• Exercise: Filter the records below for the word "object". Copy each line that holds it.

(Scene geometry reasoning data)
* * *

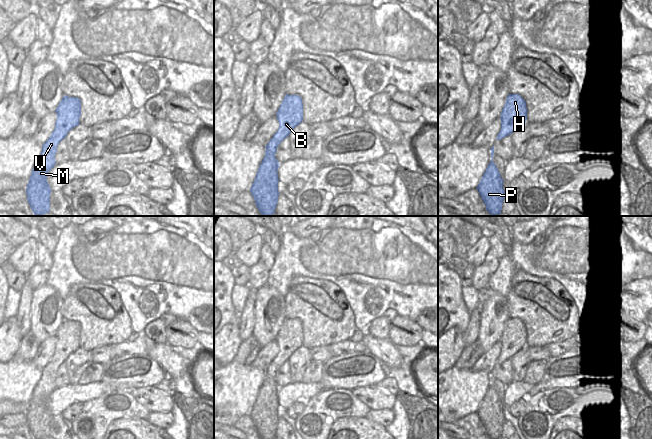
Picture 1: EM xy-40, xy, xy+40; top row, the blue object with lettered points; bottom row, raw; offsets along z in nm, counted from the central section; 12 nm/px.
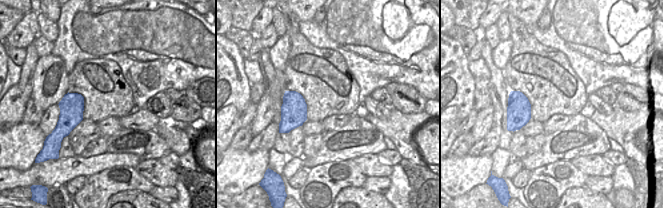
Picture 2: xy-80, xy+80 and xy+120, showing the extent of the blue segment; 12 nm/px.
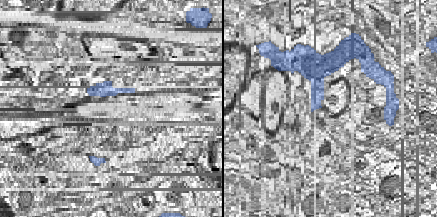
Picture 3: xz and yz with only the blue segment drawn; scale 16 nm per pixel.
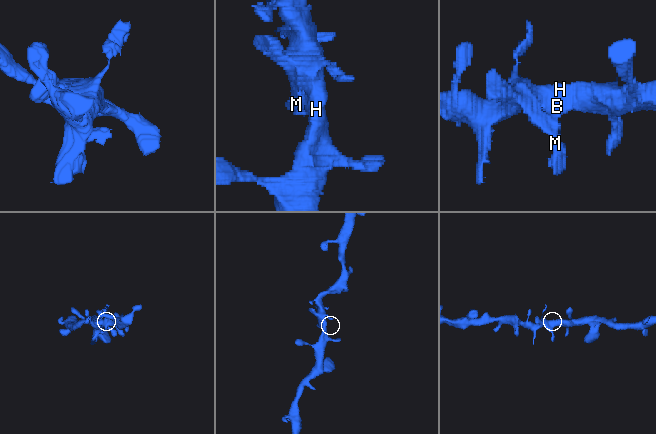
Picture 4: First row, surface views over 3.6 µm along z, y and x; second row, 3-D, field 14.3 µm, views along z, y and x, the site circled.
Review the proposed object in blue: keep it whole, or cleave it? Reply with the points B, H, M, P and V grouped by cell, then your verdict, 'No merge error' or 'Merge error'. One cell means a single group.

* * *

• Your response:
Picture 1: EM xy-40, xy, xy+40; top row, the blue object with lettered points; bottom row, raw; offsets along z in nm, counted from the central section; 12 nm/px.
Review the proposed object in blue: keep it whole, or cleave it? Reply with the points B, H, M, P and V grouped by cell, then your verdict, 'No merge error' or 'Merge error'. One cell means a single group.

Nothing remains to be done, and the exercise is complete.